Graduate Curvature tensor in all flat space coordinates

[mertcan]

hi, I am just curious about, and really wonder if there is a proof which demonstrates that curvature tensor is 0 in all flat space coordinates. Nevertheless, I have seen the proofs related to curvature tensor in Cartesian coordinates and polar coordinates, but have not been able to see that zero curvature tensor dominates all flat space coordinates ( besides the polar and cartesian coordinates ). Could you please explain or help me reach the proof ?

 

[ShayanJ]

hi, I am just curious about, and really wonder if there is a proof which demonstrates that curvature tensor is 0 in all flat space coordinates. Nevertheless, I have seen the proofs related to curvature tensor in Cartesian coordinates and polar coordinates, but have not been able to see that zero curvature tensor dominates all flat space coordinates ( besides the polar and cartesian coordinates ). Could you please explain or help me reach the proof ?

The Riemann tensor transforms under a coordinate transformation as $R'^\sigma_{ \ \rho \mu \nu}=(S^{-1})^\sigma_\alpha S^\beta_\rho S^\gamma_\mu S^\delta_\nu R^\alpha_{ \ \beta \gamma \delta}$ which means its components in the new coordinate system are linear combinations of its components in the old coordinate system. So if the components are all zero in the old coordinate system, they'll also be zero in the new coordinate system. That's why you only need to prove they're zero in only one coordinate system to prove that the space is flat.

 

[Orodruin]

To add to Shyan's reply, this is true for any tensor. If it is zero in one set of coordinates, it is zero in all coordinates.

 

[Markus Hanke]

As Shyan and Orodruin have already pointed out, the proof lies in the fact that Riemann is a tensor. As geometric objects, tensors are by their nature and definition independent of the choice of coordinate basis - if you perform a transformation into a different coordinate system, then the expressions for each individual component of the tensor may change, but the relationships between the various components will not, meaning the overall geometric object remains the same.

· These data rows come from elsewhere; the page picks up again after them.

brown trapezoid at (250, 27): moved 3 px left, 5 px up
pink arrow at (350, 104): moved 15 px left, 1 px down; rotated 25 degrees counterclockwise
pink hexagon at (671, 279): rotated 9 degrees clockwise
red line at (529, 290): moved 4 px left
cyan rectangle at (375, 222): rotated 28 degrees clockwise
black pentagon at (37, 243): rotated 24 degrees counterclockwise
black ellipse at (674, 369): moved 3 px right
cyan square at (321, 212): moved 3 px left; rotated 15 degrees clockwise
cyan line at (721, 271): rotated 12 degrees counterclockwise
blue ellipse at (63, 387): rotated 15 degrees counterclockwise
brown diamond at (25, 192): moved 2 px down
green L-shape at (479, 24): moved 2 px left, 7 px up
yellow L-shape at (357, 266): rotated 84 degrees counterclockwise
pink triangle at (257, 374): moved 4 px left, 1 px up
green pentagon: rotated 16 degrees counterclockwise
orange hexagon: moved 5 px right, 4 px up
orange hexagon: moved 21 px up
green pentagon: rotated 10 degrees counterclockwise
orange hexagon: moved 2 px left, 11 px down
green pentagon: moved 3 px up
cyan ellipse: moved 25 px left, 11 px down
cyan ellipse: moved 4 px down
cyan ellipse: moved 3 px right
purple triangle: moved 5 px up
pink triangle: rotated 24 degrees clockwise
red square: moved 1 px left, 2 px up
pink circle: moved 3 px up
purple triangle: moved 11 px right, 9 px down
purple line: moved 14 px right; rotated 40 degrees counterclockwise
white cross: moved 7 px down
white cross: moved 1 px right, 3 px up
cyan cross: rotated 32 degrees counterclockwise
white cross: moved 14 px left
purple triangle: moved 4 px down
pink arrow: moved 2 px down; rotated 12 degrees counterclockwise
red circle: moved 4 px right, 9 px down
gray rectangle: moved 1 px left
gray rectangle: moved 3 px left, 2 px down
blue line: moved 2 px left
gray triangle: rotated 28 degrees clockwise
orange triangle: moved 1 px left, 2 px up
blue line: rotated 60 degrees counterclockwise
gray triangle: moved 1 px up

In a perhaps more tangible sense, a change in coordinates just signifies that you choose to label the same events in spacetime in a different way - and since labels are completely arbitrary, these events will still remain related in the same ways, so the overall geometry cannot change simply by your act of "re-labelling". Therefore, you need to calculate Riemann only once, in any suitable coordinate system of your choice, and the result ( flatness or not ) will be applicable for all other equivalent choices of coordinate basis as well.

That is the beauty of tensors.

 

[pervect]

I'd like to add a few more comments on the notion of a tensor. If one views a tensor in an abstract, coordinate-free manner, one says that tensors are "independent of the coordinates" - the tensor is regarded as an abstract entity that is independent of the specific coordinates used to express it.

If one views a tensor as as a multi-dimensional array of numbers (which are called the components of the tensor), then the numbers (or components) that make up the tensor do change when one changes coordinates. However, in order for a tensor to be a tensor, these numbers must change (transform) in a specific, standardized manner. One can find a brief and rather terse summary of how a tensor must transform in the above posts, or look up a detailed account elsewhere. A very short summary that gets the essence is that a tensor must transform as a multi-dimensional linear array. Given the transformation equations, one can prove (as several posters have already done) that a tensor that has all zero components in one coordinate system must also have all zero components in any other coordinate system. This result basically follows from the linearity of the transformation.

Not every quantity is a tensor - tensor quantities are very special in the simplicity of how they transform, a simplicity which makes them special and useful.